Pourquoi les congés menstruels ne font pas l’unanimité ?
La semaine dernière, l’entreprise Carrefour a annoncé qu’elle allait prendre en charge les jours de congés supplémentaires pour ses 50.000 salariées souffrant d’endométriose. Le premier employeur privé de France suit ainsi le mouvement des congés menstruels initié par quelques PME en France. Des dispositifs visant à aider les femmes souffrant de règles douloureuses qui pourraient bientôt faire l’objet d’une loi, comme en Espagne.
Faute de loi jusqu’à maintenant, chaque entreprise ou collectivité organise ces congés menstruels comme bon lui semble. Ainsi à la mairie de Saint-Ouen en Ile-de-France, ce sont toutes les femmes souffrant de règles douloureuses qui peuvent bénéficier d’un congé ; dans le cas de Carrefour, seules celles souffrant d’endométriose pourront bénéficier de 12 jours de congés supplémentaires. Pour la présidente de l’association EndoFrance, Yasmine Candau, « c’est déjà un bon début » qui permet de rendre visible la maladie dans le milieu de l’entreprise.
Un dispositif à étendre à toutes les maladies gynécologiques
Mais pour d’autres associations, ce type de congés serait une fausse bonne idée. D’abord parce que seules les femmes ayant une Reconnaissance de la qualité de travailleur handicapé (RQTH) pourront en bénéficier. Ce qui nécessite des démarches administratives parfois longues, et complexes en raison des difficultés de diagnostic.
Aussi, ce dispositif ne concerne qu’une seule pathologie, l’endométriose. Ce que déplore Cécile Amarger, administratrice du compte Instagram « Fibrome ta mère » qui a souffert d’un fibrome utérin pendant plusieurs années. « ça me dérange un peu la priorisation, la hiérarchisation des maladies », dit-elle, en précisant que le fibrome utérin touche une femme sur trois, contre au moins une femme sur dix pour l’endométriose.
Un arrêt non carencé plutôt qu’un congé menstruel
Aujourd’hui, l’infirmière ne souffre plus car elle a subi une hystérectomie (ablation de l’utérus, NDLR) mais elle se souvient des journées de travail rendues insupportables par la maladie. « C’était aller travailler quand vous êtes plié en deux, quand vous avez des règles qui sont les chutes du Niagara », raconte-t-elle. Des douleurs qui survenaient par crise et qui rendait impossible la prévision de congés ou d’arrêts maladies. D’autant plus que ces derniers sont coûteux puisque le premier jour d’arrêt n’est jamais remboursé à cause du délai de carence.
C’est pour cette raison que l’association Osez le féminisme plaide pour la mise en place d’un arrêt non carencé plutôt que d’un congé menstruel.
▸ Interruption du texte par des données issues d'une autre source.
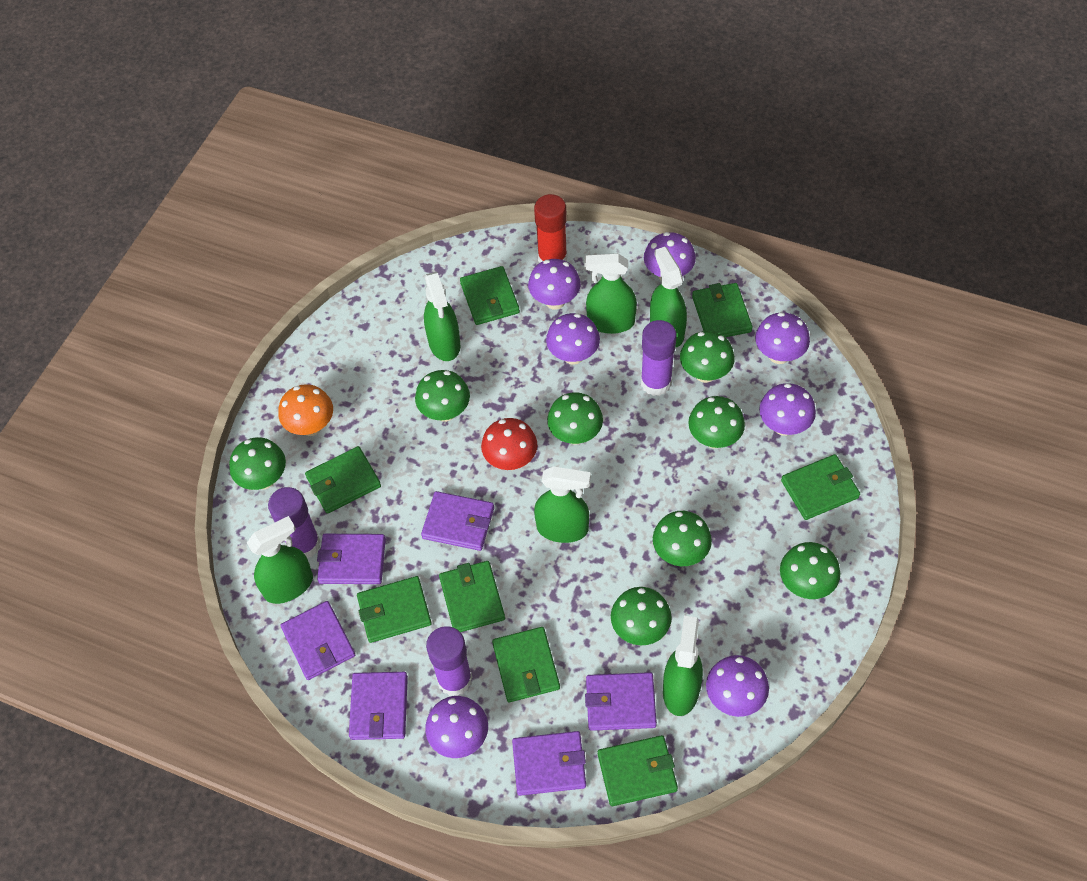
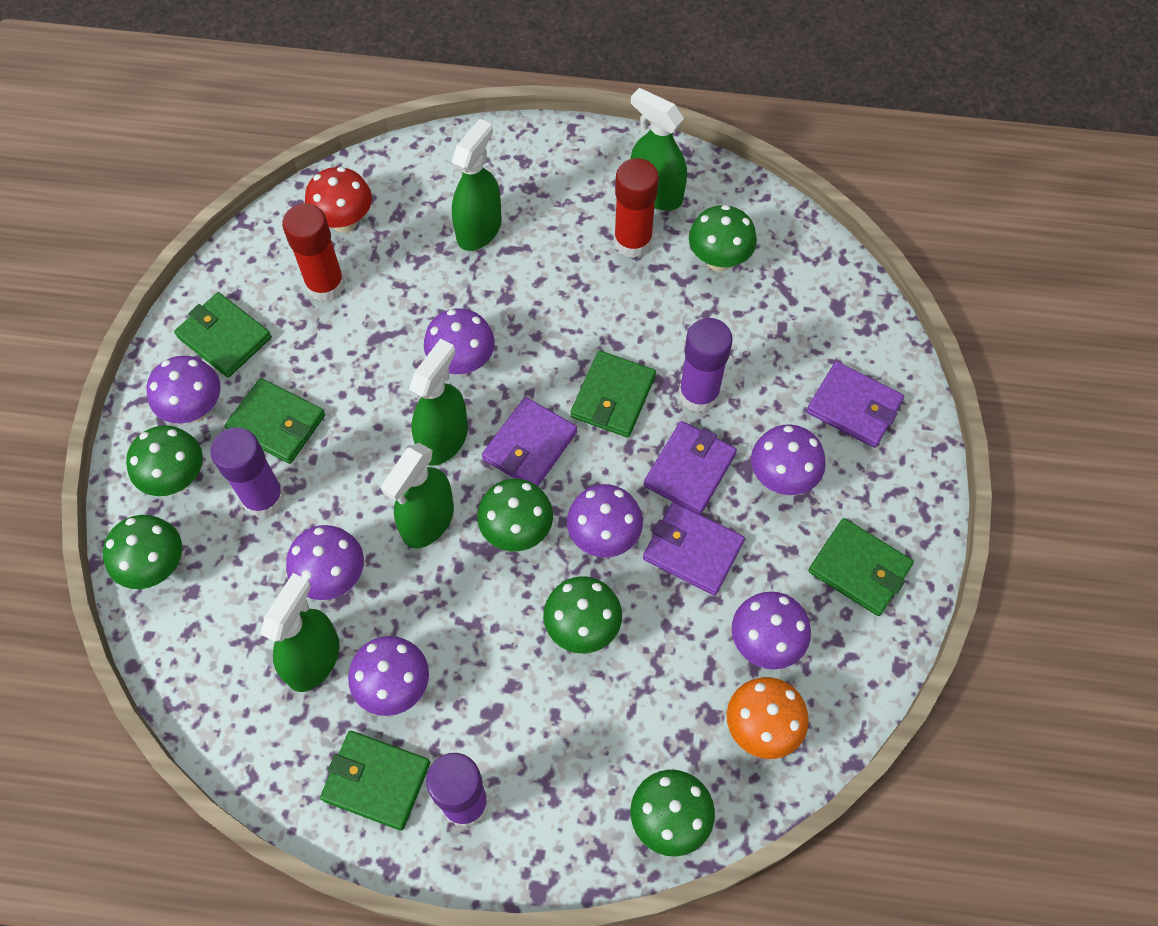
green mushroom: 8 -> 6
green spray bottle: 6 -> 5
green wallet: 8 -> 5
purple wallet: 6 -> 4
red glue stick: 1 -> 2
L’association va même plus loin en proposant que cet arrêt soit ouvert à tous, indépendamment du sexe. Cela aurait plusieurs avantages : garantir le secret médical d’une part en supprimant la mention « menstruel », mais aussi limiter le risque de discrimination à l’embauche.
Briser le tabou des règles
Car c’est bien la discrimination à l’embauche qui inquiètent le plus les associations, mais aussi le MEDEF. Le patronat craignant notamment un fort absentéisme qui profiterait davantage aux hommes dans le cadre d’embauches ou de promotions. Ce à quoi la porte-parole Violaine De Fillipis-Abate d’Osez le féminisme répond : « dans les entreprises où ça a été mis en place, le taux de prise de ces congés menstruels reste très bas ».
Pour convaincre les pessimistes, les associations appellent à « briser le tabou des règles », en misant sur des « politiques de sensibilisation dès le collège ». La clef pour soulager les femmes souffrant de maladies gynécologiques et/ou de règles douloureuses, étant d’abord d’améliorer les diagnostics et les soins.